(Short-answer chart tasks)
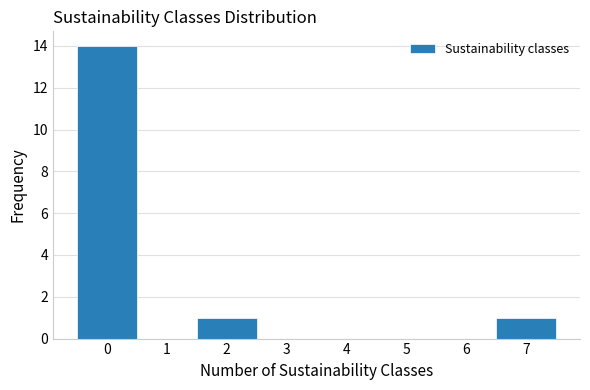

How tall is the bar that spans 1.5 to 2.5 on the x-axis? The values are not printed on the chart, so give them approximately, as read against the axis.

1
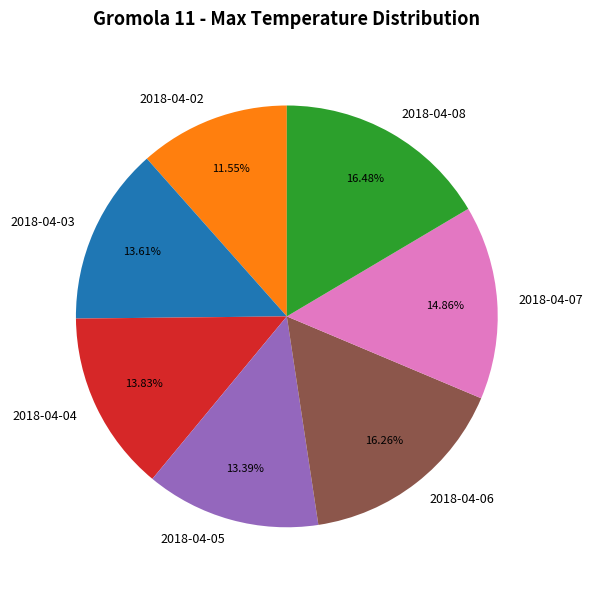

Count the number of slices in the pie.

7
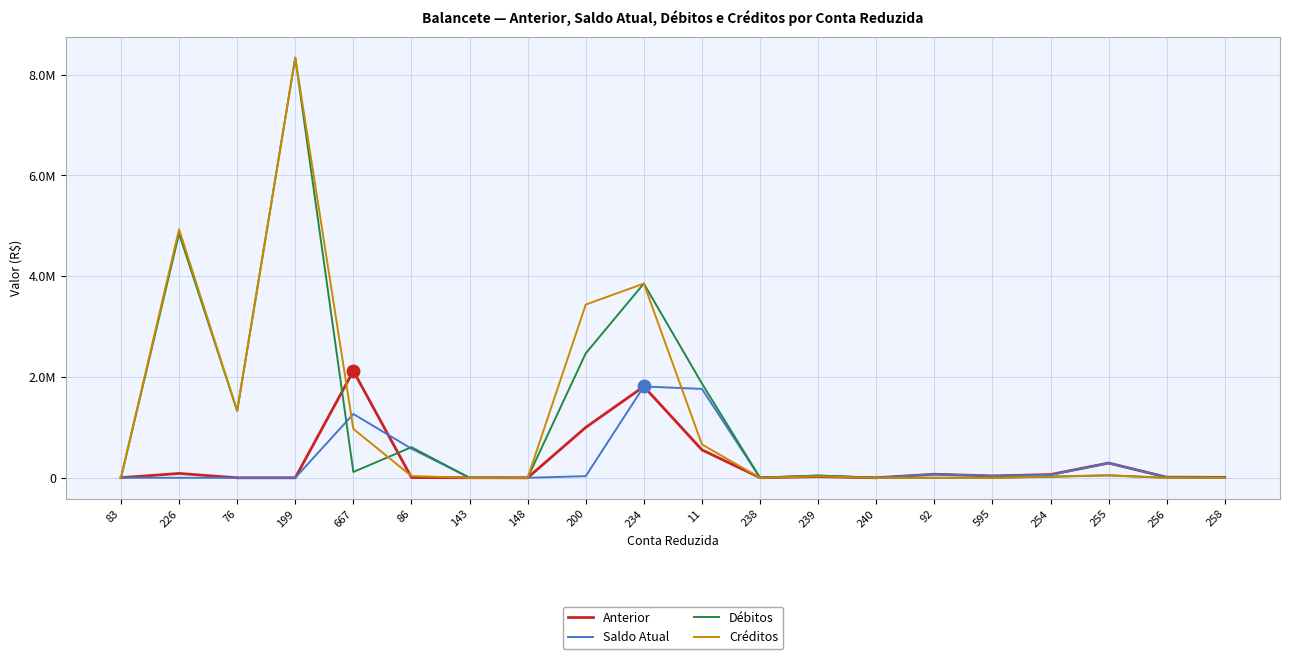

Which has a higher value, 258 or 200?

200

■ Required work
Return each line from the entries above that contains the string "against". Case counts.

■ Answer space
How tall is the bar that spans 1.5 to 2.5 on the x-axis? The values are not printed on the chart, so give them approximately, as read against the axis.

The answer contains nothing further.